Bien que le renforcement de la justice internationale et la poursuite des responsables de violations des droits humains et de crimes de guerre soient essentiels, l’action de la Cour pénale internationale ne constitue qu’une partie des efforts de reddition de comptes nécessaires pour la Syrie. Cependant, cette démarche reste une première étape fondamentale et constitue un point de référence important pour d’autres initiatives, notamment les procès nationaux. Par ailleurs, d’autres mécanismes non judiciaires sont également nécessaires, tels que les commissions d’enquête, les investigations et les réformes institutionnelles.


Bibliographie


1-      Nations unies, Conseil de sécurité, Communiqué de presse, « La Chine et la Fédération de Russie bloquent un projet de résolution sur la saisine de la Cour pénale internationale (CPI) pour les crimes graves commis en Syrie », 22 mai 2014, CS/11407.

2-      S. Sendiane, « L’intervention de l’OTAN en Libye », in Actes du Colloque international, Monde arabe et Amérique latine : confluence des dynamiques sociétales, Paris, L’Harmattan, 2019, p. 161-192.
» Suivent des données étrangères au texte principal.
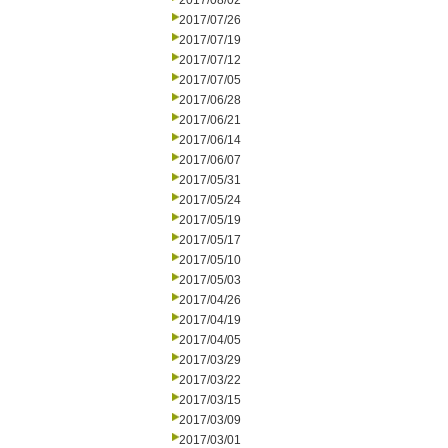
2017/08/02
2017/07/26
2017/07/19
2017/07/12
2017/07/05
2017/06/28
2017/06/21
2017/06/14
2017/06/07
2017/05/31
2017/05/24
2017/05/19
2017/05/17
2017/05/10
2017/05/03
2017/04/26
2017/04/19
2017/04/05
2017/03/29
2017/03/22
2017/03/15
2017/03/09
2017/03/01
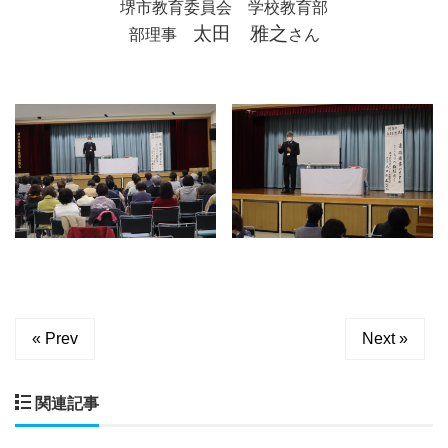
堺市教育委員会 学校教育部
太田 雅之
部理事
さん
« Prev
Next »
関連記事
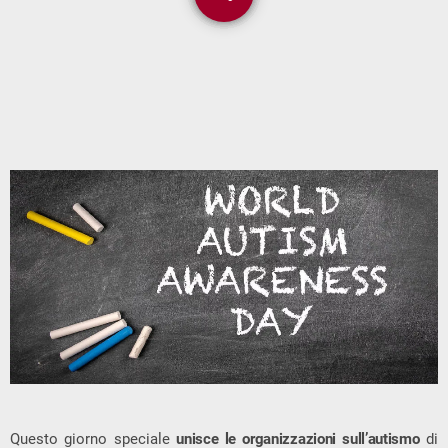
Questo giorno speciale
unisce le organizzazioni sull’autismo
di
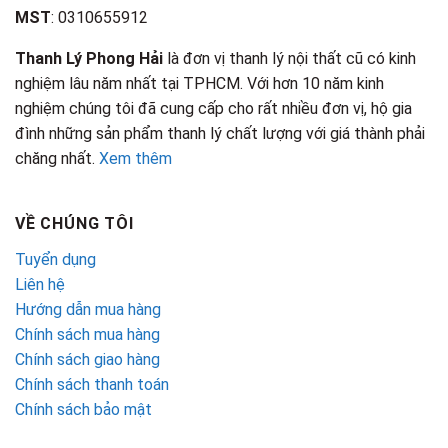
MST
: 0310655912
Thanh Lý Phong Hải
là đơn vị thanh lý nội thất cũ có kinh
nghiệm lâu năm nhất tại TPHCM. Với hơn 10 năm kinh
nghiệm chúng tôi đã cung cấp cho rất nhiều đơn vị, hộ gia
đình những sản phẩm thanh lý chất lượng với giá thành phải
chăng nhất.
Xem thêm
VỀ CHÚNG TÔI
Tuyển dụng
Liên hệ
Hướng dẫn mua hàng
Chính sách mua hàng
Chính sách giao hàng
Chính sách thanh toán
Chính sách bảo mật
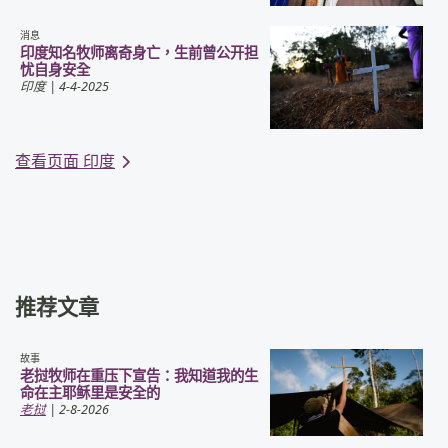
消息
印度知名牧师离奇身亡，生前曾公开担
忧自身安全
印度
| 4-4-2025
查看页面 印度
推荐文章
故事
老挝牧师在重压下宣告：我知道我的生
命在主耶稣里是安全的
老挝
| 2-8-2026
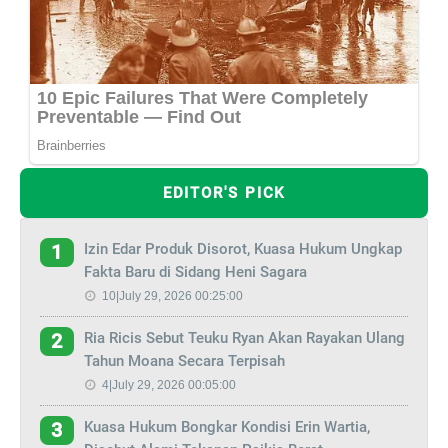
EDITOR'S PICK
Izin Edar Produk Disorot, Kuasa Hukum Ungkap
1
Fakta Baru di Sidang Heni Sagara
10|July 29, 2026 00:25:00
Ria Ricis Sebut Teuku Ryan Akan Rayakan Ulang
2
Tahun Moana Secara Terpisah
4|July 29, 2026 00:05:00
Kuasa Hukum Bongkar Kondisi Erin Wartia,
3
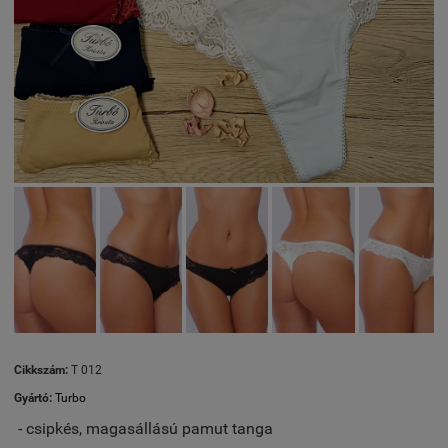
Cikkszám:
T 012
Gyártó:
Turbo
- csipkés, magasállású pamut tanga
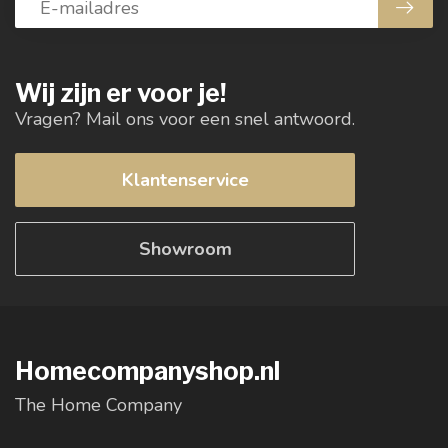
Wij zijn er voor je!
Vragen? Mail ons voor een snel antwoord.
Klantenservice
Showroom
Homecompanyshop.nl
The Home Company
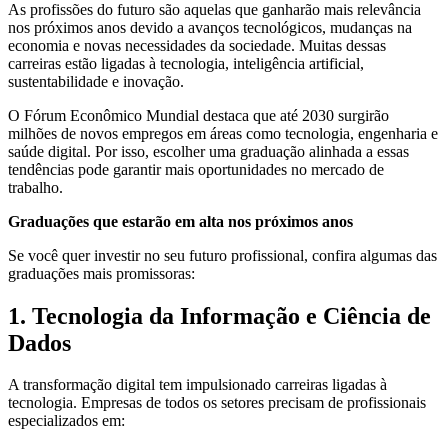
As profissões do futuro são aquelas que ganharão mais relevância
nos próximos anos devido a avanços tecnológicos, mudanças na
economia e novas necessidades da sociedade. Muitas dessas
carreiras estão ligadas à tecnologia, inteligência artificial,
sustentabilidade e inovação.
O Fórum Econômico Mundial destaca que até 2030 surgirão
milhões de novos empregos em áreas como tecnologia, engenharia e
saúde digital. Por isso, escolher uma graduação alinhada a essas
tendências pode garantir mais oportunidades no mercado de
trabalho.
Graduações que estarão em alta nos próximos anos
Se você quer investir no seu futuro profissional, confira algumas das
graduações mais promissoras:
1. Tecnologia da Informação e Ciência de
Dados
A transformação digital tem impulsionado carreiras ligadas à
tecnologia. Empresas de todos os setores precisam de profissionais
especializados em:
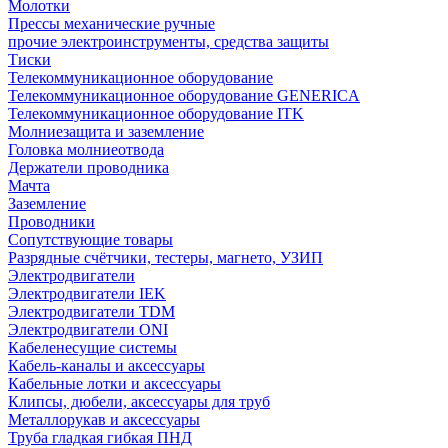
Молотки
Прессы механические ручные
прочие электроинструменты, средства защиты
Тиски
Телекоммуникационное оборудование
Телекоммуникационное оборудование GENERICA
Телекоммуникационное оборудование ITK
Молниезащита и заземление
Головка молниеотвода
Держатели проводника
Мачта
Заземление
Проводники
Сопутствующие товары
Разрядные счётчики, тестеры, магнето, УЗИП
Электродвигатели
Электродвигатели IEK
Электродвигатели TDM
Электродвигатели ONI
Кабеленесущие системы
Кабель-каналы и аксессуары
Кабельные лотки и аксессуары
Клипсы, дюбели, аксессуары для труб
Металлорукав и аксессуары
Труба гладкая гибкая ПНД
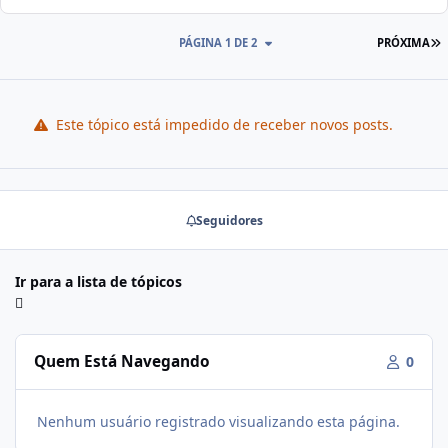
PÁGINA 1 DE 2
PRÓXIMA
Este tópico está impedido de receber novos posts.
Seguidores
Ir para a lista de tópicos
Quem Está Navegando
0
Nenhum usuário registrado visualizando esta página.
4-      Catherine Maia, Quel rôle pour la Cour pénale internationale face aux allégations de crimes en Ukraine ? RDLF 2022 chron. n°17, https://revuedlf.com/droit-international/quel-role-pour-la-cour-penale-internationale-face-aux-allegations-de-crimes-en-ukraine/

5-      BERGER (Marie-Sophie), « La compétence complémentaire de la Cour pénale internationale à l’épreuve de l’affaire libyenne », in SFDH , l’État dans la Mondialisation, Colloque de la société française de droit international, a. pedone, Paris, 2013, pp. 469-486

6-      État de Palestine, Situation dans l'État de Palestine, ICC-01/18, État de Palestine

7-      Sem-link Julio A. Barberis, Le concept de « traité international » et ses limites,  Annuaire Français de Droit International, Année 1984  30  pp. 239-270.